Friday, March 25, 2011

THE SPIRITKEEPER -- A Love Story, Chapter 10

By Lynn Biederstadt

Chapter 10: "THE ROAD COMES HOME"

Just after six, the loft’s freight elevator rumbled to life. The freight gate clanked open. The key turned in the front door lock. A familiar voice sang out from the doorway. “McGill, you here? The husband is home!”

She ran to him; threw herself into his long, lean embrace. She was crazy-glad to see him, from the tip of his dyed-sandy head to the knees of his artistically-torn jeans to his neon green Chuck Taylors. His arms were laden with travel bag, flowers, champagne, a Japanese animé doll. More than all those things, he’d brought her himself—exactly what she needed after the madness she’d been exposed to.

“My God, what are you doing here?”

“Problem with the Tokyo venue. I’ve got 36 hours before I’ve got to head back,” he said. “I figured I wouldn’t wait for you to miss another plane.”

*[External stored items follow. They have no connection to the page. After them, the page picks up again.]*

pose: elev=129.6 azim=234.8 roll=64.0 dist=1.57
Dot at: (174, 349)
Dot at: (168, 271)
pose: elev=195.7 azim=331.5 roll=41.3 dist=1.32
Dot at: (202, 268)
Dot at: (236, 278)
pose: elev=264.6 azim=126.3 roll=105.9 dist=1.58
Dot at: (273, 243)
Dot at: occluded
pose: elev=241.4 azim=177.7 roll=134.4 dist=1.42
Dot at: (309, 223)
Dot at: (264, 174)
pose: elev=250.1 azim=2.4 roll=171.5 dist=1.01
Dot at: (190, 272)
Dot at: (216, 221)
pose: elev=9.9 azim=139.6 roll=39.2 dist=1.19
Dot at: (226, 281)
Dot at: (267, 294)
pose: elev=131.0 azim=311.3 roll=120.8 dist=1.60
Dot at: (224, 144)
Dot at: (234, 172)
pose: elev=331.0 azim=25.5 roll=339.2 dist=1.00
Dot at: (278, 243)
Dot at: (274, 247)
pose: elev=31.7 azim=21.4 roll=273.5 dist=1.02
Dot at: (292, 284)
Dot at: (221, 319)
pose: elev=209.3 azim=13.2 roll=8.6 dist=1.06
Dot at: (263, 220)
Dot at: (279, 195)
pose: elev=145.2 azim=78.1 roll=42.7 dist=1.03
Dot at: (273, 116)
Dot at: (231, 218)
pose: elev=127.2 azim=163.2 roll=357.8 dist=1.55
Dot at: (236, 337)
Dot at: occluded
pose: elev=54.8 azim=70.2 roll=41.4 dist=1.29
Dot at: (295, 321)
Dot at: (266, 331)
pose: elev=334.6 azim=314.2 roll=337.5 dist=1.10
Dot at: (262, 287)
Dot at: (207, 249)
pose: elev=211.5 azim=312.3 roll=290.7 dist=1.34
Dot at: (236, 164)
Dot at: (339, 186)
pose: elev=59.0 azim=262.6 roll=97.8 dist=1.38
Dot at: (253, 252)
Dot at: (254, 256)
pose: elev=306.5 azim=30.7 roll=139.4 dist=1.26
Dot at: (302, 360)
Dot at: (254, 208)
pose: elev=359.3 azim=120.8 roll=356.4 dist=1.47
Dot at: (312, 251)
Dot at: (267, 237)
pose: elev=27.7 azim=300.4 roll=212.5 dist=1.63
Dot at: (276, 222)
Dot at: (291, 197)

They wasted no time. They were in bed before they’d gotten much past hello. Being with Ty was as passionate as it had always been, and as frenetic. Ty was a fighter plane in bed; he rattled headboards. But he was known territory, this man who had been at the center of her life for so long: his smells, his rhythms, the sound of him, even the rasp of his fret-hand calluses. She knew the set of every muscle and the lie of every hair. For the first time in a week, she knew exactly where she was. The road had come home.

The heavy breathing was barely past when the door buzzer started. Car horns barked from the street. The word had already gotten around that Ty Florey was back in town. And now he belonged to everybody. They got up, got dressed. Idyllic interlude over.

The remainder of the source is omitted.